Previous studies of sex-related differences in emotion processing, without controlling gender roles, consistently reported that females are more reactive to aversive stimuli than males [2, 6, 70], which was supported by a recent meta-analysis of sex differences in emotion-related neural activation [71]. Also, a couple of studies examined sex differences in the experience of positive emotion, without considering gender roles. They reported that females are more responsive to positive depictions [1, 6] and experience positive emotions like affection, contentment, and joy more frequently and intensely than males [72], despite existence of opposing evidence showing no consistent sex difference in positive emotion [5, 71].

In contrast to these findings, the robust phenomenon of sex differences is replaced by a prominent gender role differences when gender role (masculinity, femininity) was isolated from sex in our study. This is consistent with early studies showing that feminine gender role predicts greater social dependency and depressive psychopathology [22]. Another line of supporting evidence comes from management psychology studies using an employee sample, which shows that feminine individuals react more intensely and positively to social support than masculine ones do, irrespective of sex [73]. The gender role-related enhancement of response to cues of social support is considered to explain the unique attention bias of women for positive facial expressions [1] and sex differences in the prevalence of depression [74]. Consistent with this idea, we found that the feminine compared to the masculine sample showed greater emotional effects for pleasant stimuli in P3 amplitudes and valence rating, two indexes positively correlated with self-reported anxiety and/or depression. Based on these results, the feminine-related sensitivity to social support is likely to contribute to the finding that the feminine sample exhibited enhanced emotional reactivity to positive stimuli in P3 amplitude.

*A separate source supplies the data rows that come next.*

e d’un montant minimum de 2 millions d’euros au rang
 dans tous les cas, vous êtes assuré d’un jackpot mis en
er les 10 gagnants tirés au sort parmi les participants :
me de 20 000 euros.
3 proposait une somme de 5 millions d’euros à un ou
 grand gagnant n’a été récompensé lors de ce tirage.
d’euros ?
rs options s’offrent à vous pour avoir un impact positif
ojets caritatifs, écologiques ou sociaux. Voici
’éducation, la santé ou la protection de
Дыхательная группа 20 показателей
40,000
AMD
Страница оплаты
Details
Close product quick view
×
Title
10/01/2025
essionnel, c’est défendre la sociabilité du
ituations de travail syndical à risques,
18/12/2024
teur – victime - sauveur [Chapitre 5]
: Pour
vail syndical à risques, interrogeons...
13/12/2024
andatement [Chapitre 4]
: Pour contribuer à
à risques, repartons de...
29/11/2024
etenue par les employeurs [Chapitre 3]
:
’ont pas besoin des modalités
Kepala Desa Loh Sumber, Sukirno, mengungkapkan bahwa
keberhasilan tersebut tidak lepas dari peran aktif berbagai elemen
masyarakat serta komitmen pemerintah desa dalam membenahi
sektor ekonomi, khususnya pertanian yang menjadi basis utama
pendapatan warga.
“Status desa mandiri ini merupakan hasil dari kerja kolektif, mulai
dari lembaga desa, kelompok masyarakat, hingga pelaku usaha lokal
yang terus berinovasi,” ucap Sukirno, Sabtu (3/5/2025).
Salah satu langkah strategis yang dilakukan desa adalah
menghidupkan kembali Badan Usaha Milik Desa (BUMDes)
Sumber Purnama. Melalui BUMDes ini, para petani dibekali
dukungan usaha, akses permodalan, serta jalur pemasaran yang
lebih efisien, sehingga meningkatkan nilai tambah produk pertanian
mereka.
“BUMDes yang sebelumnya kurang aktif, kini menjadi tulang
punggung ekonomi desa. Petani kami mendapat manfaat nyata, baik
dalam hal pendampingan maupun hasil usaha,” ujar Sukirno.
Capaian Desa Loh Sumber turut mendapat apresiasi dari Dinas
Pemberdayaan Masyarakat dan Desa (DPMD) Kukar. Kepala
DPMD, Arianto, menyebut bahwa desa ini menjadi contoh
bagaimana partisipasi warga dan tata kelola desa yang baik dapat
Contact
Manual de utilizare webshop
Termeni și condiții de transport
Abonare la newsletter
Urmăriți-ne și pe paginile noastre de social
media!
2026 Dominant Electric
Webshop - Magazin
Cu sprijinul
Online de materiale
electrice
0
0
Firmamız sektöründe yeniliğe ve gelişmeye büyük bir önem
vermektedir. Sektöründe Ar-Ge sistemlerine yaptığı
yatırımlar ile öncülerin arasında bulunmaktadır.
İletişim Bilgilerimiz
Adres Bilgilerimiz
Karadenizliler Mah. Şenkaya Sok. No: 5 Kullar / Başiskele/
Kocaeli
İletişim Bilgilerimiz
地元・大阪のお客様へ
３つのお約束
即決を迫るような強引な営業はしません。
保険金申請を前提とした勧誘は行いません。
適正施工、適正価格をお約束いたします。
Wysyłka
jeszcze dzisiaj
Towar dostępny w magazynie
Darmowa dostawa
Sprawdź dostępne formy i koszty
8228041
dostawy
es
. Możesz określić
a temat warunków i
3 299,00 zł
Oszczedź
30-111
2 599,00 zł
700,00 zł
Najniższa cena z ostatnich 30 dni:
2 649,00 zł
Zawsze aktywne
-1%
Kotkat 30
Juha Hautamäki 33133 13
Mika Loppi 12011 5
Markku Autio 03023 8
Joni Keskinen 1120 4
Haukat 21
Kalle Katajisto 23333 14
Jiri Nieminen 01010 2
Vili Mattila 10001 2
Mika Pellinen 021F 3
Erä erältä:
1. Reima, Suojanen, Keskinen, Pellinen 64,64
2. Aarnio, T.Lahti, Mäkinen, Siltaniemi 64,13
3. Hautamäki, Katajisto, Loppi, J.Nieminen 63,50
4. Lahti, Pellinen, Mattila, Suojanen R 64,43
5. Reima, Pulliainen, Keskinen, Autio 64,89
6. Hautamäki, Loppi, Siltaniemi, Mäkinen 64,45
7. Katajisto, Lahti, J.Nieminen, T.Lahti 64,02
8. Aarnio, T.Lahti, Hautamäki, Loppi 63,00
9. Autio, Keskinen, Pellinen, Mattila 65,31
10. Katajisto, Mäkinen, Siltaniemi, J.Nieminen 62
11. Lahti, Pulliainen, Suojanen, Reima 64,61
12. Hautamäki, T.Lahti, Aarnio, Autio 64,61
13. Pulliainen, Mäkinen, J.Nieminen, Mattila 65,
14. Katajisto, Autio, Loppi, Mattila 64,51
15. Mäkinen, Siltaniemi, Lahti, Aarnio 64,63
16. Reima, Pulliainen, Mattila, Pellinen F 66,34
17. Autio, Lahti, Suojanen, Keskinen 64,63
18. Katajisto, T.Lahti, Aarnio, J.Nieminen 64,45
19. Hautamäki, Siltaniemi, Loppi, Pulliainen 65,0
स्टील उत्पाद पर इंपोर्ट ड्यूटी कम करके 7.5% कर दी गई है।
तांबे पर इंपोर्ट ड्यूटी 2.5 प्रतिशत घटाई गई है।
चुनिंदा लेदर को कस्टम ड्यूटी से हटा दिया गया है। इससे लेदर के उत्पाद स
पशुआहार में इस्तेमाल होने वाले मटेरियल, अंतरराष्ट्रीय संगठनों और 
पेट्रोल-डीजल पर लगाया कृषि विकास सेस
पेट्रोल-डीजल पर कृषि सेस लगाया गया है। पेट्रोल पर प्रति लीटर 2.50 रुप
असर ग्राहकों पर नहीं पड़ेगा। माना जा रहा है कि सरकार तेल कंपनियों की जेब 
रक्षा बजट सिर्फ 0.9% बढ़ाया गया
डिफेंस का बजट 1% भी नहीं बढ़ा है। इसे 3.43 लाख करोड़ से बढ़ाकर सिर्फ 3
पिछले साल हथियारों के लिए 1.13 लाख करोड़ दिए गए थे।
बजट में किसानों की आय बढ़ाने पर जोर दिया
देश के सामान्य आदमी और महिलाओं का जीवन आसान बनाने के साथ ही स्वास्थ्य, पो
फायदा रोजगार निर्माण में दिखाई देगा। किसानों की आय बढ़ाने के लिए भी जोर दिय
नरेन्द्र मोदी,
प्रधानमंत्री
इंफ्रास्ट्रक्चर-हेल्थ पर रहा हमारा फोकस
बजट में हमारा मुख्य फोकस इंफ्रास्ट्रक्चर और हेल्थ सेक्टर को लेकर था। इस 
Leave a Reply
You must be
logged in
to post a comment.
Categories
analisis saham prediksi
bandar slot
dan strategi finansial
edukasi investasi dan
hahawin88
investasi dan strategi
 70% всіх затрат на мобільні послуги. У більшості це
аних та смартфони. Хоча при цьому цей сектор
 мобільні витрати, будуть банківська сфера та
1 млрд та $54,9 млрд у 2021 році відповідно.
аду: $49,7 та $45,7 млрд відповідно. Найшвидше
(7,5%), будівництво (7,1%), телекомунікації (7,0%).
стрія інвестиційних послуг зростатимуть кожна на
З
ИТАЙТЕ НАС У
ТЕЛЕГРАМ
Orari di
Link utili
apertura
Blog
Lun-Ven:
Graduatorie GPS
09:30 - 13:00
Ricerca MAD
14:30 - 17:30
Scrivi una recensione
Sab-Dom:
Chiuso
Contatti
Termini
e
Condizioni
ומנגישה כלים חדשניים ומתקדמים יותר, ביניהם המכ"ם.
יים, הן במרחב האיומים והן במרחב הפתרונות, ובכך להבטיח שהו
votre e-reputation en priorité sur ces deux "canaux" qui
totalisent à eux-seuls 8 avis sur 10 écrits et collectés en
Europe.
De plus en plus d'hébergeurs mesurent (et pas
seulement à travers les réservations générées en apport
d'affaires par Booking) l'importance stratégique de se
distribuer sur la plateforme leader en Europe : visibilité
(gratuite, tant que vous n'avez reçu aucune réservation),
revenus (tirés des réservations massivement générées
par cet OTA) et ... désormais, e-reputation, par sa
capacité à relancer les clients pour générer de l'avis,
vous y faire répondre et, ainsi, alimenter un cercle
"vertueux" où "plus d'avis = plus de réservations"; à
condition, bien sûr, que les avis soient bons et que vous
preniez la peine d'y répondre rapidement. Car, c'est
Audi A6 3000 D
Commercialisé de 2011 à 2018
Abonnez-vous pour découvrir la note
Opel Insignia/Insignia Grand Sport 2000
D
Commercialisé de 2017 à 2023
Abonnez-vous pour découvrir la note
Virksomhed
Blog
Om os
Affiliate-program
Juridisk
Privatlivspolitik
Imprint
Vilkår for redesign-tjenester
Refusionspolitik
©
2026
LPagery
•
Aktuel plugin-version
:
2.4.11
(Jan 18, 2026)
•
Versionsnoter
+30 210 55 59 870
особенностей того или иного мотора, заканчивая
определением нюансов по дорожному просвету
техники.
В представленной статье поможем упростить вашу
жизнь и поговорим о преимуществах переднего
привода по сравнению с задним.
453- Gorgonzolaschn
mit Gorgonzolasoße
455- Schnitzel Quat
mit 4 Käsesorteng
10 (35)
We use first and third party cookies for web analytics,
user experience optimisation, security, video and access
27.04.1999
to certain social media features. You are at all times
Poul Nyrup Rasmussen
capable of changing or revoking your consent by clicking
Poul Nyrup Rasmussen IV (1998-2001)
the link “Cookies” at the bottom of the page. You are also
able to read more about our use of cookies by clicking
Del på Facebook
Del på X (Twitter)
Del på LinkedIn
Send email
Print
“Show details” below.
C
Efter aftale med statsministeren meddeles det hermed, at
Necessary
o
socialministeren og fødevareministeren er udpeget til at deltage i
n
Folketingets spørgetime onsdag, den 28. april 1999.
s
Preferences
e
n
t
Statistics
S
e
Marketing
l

In summary, the findings of the current study indicated that gender role modulates lab-based emotion processing and real-life mental health more than sex, possibly due to the central role of gender role in determining cognitive, affective, and social function. Developmental studies have indicated that psychosocial variables contribute substantially to the prevalence of affective disorders during adolescence in girls, such as gender role socialization, relational dependence, ruminative coping, and body image concerns [12, 75]. Aside from the pivotal role of intensified feminine gender role in the development of depression in girls, multiple studies indicate that feminine gender role positively predicts relational dependence, ruminative coping, body dissatisfaction, and depression [22, 76]. By contrast, the masculine gender role positively predicts problem-focused coping, self-confidence, and independence, and negatively predicts depression [22, 77, 78]. Also, socialized masculinity has proven to be a protective factor for mental health in men, as controlling masculinity leads to a greater likelihood for men versus women to experience depressive symptoms [78]. Consistent with this evidence, the current findings, both the lab-based (Study 1) and psychometry-based (Study2) results suggest that gender role rather than sex is the primary determinant of susceptibility to emotion. Finally, recent evidence implies that sex-related hormones play an important role in the early development of gender identity [79]. Also, sex-related hormonal levels are indicated to modulate several lines of emotional processing, such as facial affect recognition [80], pleasant rating of positive images [81], and aggressiveness [82]. In this regard, it is necessary for future studies to measure sex-related hormonal levels (androgen and estrogen) in males and females of varying gender roles, in order to clarify the neurochemical mechanisms underlying the gender role effects on susceptibility to emotion.